Article 20 Voting Rights at the Annual General Meeting

(1) Each share entitles the holder to one vote at the Annual General Meeting.

(2) Voting rights may be exercised by a proxy. Outside the scope of Section 135 AktG, granting or revoking a power of attorney and providing proof of authorisation to the Company shall be done in text form (Section 126b BGB). In the invitation to the Annual General Meeting, the Company shall offer an electronic means of transmitting the proof of authorisation. If the shareholder appoints more than one person as a proxy, the Company may reject one or more of these persons.

Article 21 Chairing of the Annual General Meeting

(1) The Annual General Meeting shall be chaired by the Chairman of the Supervisory Board or, if he is unavailable, by the Deputy Chairman or, if he too is unavailable, by a Supervisory Board member to be designated by the Supervisory Board. If no member of the Supervisory Board takes the chair, the chairman of the meeting shall be elected by the Annual General Meeting.

(2) The chairman shall conduct the proceedings and determine the order in which the agenda is dealt with, the method and order of voting and the order of verbal contributions. The chairman may impose reasonable time limits on the shareholders’ right to speak and ask questions.

Article 22 Resolutions of the Annual General Meeting

The resolutions of the Annual General Meeting require a simple majority of the votes cast, insofar as the Articles of Association or statutory legal provisions do not specify anything to the contrary.

VI. Annual Financial Statements, Management Report, Appropriation of the Balance Sheet Profit

Article 23 Annual Financial Statements and Management Report, Discharge of the Management Board and the Supervisory Board

(1) Within the first three months of each fiscal year, the Management Board shall prepare the management report and the annual financial statements for the past fiscal year and submit them to the auditor.

(2) After the audit report has been received, the annual financial statements and the management report, together with the audit report and the proposal for the resolution of the Annual General Meeting on appropriation of the balance sheet profit, shall be presented to the Supervisory Board.

(3) The Supervisory Board shall submit its comments on these documents within one month of receipt.

(4) The annual financial statements, the management report, the report of the Supervisory Board and the proposal of the Management Board on appropriation of the balance sheet profit shall be made available to every shareholder in accordance with the statutory provisions from the time the Annual General Meeting is convened.

(5) Within the first eight months of each fiscal year, the Annual General Meeting shall resolve, after receiving the report to be submitted by the Supervisory Board pursuant to Section 171 (2) AktG, on the discharge of the Management Board and the Supervisory Board from their liability, on the appropriation of the balance sheet profit, on the election of the auditor and, in the cases prescribed by law, on the adoption of the annual financial statements.

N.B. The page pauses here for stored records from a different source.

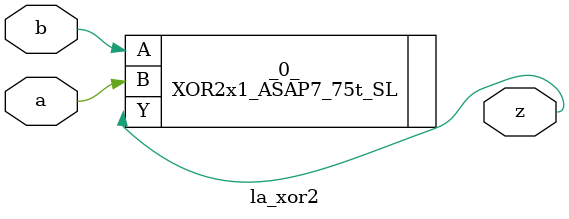
<source format=v>

/* Generated by Yosys 0.44 (git sha1 80ba43d26, g++ 11.4.0-1ubuntu1~22.04 -fPIC -O3) */

(* top =  1  *)
(* src = "generated" *)
module la_xor2 (
    a,
    b,
    z
);
  (* src = "generated" *)
  input a;
  wire a;
  (* src = "generated" *)
  input b;
  wire b;
  (* src = "generated" *)
  output z;
  wire z;
  XOR2x1_ASAP7_75t_SL _0_ (
      .A(b),
      .B(a),
      .Y(z)
  );
endmodule

</source>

(6) If the Company is obliged to prepare consolidated financial statements and a Group management report, paragraphs 1-5 shall apply accordingly to the consolidated financial statements and the Group management report.

VII. Other Conditions

Article 24 Partial Invalidity

The invalidity of any provision of the Articles of Association shall not affect the validity of the other provisions of the Articles of Association.

Article 25 Costs

The Company shall bear the formation expenses in the amount of DM 20,000.00.

Annual Auditors

On 8 July 2020, the Annual General Meeting of secunet Security Networks AG appointed PriceWaterhouseCoopers GmbH, headquarters Frankfurt am Main, branche office Essen, to serve as the Auditor of secunet Security Networks AG and as the Consilidated Annual Auditor of the secunet Group for the Financial Year 2020, as well as the Auditor for a review of the Condensed Financial Statements and the Interim Management Report of secunet Security Networks AG and the secunet Group as at 30 June 2020.